#### [EXTRAIT ÉTUDIÉ]
•••
Dans la pratique du Cercle de Bilderberg par exemple, une certaine approche de Montesquieu sur la séparation des pouvoirs est dépassée. Ce cercle opère à partir d’une différentiation des pouvoirs poussant à leur commune conjugaison.
Nous venons de parler un peu de Bilderberg, nous pouvons aussi parler de la Trilatérale , ce club cherchant à créer et à maintenir un lien économique trilatéral entre le Japon, l’Europe et les Etats-Unis pour enliser l’URSS et contrôler le pétrole. L’important dans l’étude de ces clubs secrets est de savoir que dans « les démocraties occidentales », « la politique n’a aucune indépendance. Les ministres et présidents qui déclenchent les guerres dépendent des multinationales. Et parmi ces multinationales, les pétroliers jouent le rôle décisif. » (p.239). Elles ont monté un système que les simples discours ne peuvent démonter. La solidité de ce système dépend de la diversité et de la qualité de ses composantes. Mais aussi de l’unité existant entre elles et celle de « commandement » (assurée par David Rockefeller). Tel est le système qui a mis fin aux jours de Lumumba et qui a, en 1996, soutenu la guerre d’agression contre notre pays. (Les 26 minutes du documentaire intitulé en français Le conflit au Congo. La vérité dévoilée en donne une certaine visibilité sans trop toucher aux acteurs majeurs tapis dans l’ombre.)
Il arrive que ce genre de réflexions (à laquelle nous venons de nous livrer) soit assimilé à une tentative de déresponsabilisation des acteurs locaux des assassinats de nos leaders politiques et de notre misère anthropologique. Non. Un système fonctionnant en réseau (national et transnational) a des membres à tous les niveaux du pouvoir politique, économique, politique, médiatique, culturel, sécuritaire et militaire. Malheureusement, il arrive qu’il y ait une confusion entretenue au niveau des acteurs (majeurs et apparents), que les marionnettes soient considérées comme les véritables maîtres du système dans l’oubli et/ ou l’ignorance du « gouvernement fantôme » opérant dans les coulisses, loin des regards amateurs.
Questionner le contexte historique de l’assassinat de Lumumba permet de fouiner dans les coulisses du « gouvernement fantôme » du monde pour un réarmement moral et intellectuel en fonction des luttes actuelles et futures.
Parler des lieux où opère ce « gouvernement » en termes de clubs secrets peut être démobilisateur. Mais la montée des pays émergents sur le devant de la scène politico-économique est un signe que le pouvoir de ce « gouvernement fantôme » est fragile. « La révolution égyptienne », le printemps espagnol et grec, les indignés Belges, Français, Irlandais, Portugais et Sénégalais montrent, depuis tout un temps, par leurs essais de création collective, que des alternatives à ce système des think tanks du capitalisme du désastre sont possibles.
•••
#### [DONNÉES FOURNIES]

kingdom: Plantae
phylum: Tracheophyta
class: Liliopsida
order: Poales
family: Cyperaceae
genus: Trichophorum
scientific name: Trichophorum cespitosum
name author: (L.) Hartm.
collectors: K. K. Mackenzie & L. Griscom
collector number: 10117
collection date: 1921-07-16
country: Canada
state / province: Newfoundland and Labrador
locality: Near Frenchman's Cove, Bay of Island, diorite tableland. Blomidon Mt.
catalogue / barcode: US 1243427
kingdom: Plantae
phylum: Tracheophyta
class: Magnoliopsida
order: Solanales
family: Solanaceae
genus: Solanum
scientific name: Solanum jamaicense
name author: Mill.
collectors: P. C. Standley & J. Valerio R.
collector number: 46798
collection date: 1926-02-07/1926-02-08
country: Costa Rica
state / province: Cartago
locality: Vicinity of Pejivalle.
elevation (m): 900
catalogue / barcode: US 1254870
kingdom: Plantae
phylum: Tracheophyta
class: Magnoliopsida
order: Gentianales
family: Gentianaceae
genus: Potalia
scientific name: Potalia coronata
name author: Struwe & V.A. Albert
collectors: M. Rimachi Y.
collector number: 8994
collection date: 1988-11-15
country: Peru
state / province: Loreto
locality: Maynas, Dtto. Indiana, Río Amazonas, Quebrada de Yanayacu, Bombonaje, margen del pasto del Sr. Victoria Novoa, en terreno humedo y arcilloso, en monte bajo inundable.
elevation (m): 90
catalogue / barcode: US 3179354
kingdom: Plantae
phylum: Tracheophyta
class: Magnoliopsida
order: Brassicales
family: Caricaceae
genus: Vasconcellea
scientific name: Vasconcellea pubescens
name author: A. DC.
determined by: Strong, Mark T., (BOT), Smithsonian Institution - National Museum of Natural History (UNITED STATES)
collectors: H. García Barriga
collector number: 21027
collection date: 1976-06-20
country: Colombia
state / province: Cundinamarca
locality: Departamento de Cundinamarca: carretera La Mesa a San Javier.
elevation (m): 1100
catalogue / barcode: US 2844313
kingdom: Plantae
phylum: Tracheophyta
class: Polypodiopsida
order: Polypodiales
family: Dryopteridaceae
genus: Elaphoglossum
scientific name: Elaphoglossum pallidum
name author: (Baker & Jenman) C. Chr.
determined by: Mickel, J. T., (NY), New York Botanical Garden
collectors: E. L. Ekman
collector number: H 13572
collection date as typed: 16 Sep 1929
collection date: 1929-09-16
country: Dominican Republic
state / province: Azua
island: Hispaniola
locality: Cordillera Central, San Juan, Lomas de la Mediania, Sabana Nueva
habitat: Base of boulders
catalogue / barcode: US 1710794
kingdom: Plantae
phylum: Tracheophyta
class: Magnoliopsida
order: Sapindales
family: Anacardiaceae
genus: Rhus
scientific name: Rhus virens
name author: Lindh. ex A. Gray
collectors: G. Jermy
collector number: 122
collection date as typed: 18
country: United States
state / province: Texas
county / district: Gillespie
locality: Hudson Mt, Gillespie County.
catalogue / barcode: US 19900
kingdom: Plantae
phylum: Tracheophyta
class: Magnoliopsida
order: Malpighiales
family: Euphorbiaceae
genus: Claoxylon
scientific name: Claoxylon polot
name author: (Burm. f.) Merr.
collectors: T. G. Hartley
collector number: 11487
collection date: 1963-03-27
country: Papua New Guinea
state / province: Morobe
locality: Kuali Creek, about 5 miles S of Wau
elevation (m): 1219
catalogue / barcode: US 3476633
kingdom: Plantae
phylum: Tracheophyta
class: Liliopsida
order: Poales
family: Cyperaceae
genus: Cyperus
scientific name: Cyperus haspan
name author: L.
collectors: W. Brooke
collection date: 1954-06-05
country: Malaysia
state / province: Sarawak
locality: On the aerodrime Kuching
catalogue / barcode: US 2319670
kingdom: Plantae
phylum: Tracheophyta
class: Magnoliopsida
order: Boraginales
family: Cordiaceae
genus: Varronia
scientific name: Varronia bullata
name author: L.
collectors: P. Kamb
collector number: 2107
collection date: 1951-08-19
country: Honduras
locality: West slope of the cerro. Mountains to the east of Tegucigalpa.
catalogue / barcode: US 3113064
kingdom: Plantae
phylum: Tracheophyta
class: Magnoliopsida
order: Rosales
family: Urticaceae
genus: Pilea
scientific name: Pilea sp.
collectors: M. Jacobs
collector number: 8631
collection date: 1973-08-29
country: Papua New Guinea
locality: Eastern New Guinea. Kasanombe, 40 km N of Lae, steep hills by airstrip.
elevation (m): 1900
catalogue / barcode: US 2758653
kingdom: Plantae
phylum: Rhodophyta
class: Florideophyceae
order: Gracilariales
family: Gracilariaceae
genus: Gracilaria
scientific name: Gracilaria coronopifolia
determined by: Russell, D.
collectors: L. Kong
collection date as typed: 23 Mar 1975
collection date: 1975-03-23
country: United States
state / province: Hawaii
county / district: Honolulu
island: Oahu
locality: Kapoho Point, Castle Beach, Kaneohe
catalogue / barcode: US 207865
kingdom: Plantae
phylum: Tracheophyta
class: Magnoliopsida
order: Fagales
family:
•••
Reprenez le passage de l'extrait sur les clubs secrets qui va de « Dans la pratique » jusqu'à « leur commune conjugaison. », en y remplaçant « séparation des pouvoirs » par « division des pouvoirs ».

#### [CORRIGÉ TYPE]
Dans la pratique du Cercle de Bilderberg par exemple, une certaine approche de Montesquieu sur la division des pouvoirs est dépassée. Ce cercle opère à partir d’une différentiation des pouvoirs poussant à leur commune conjugaison.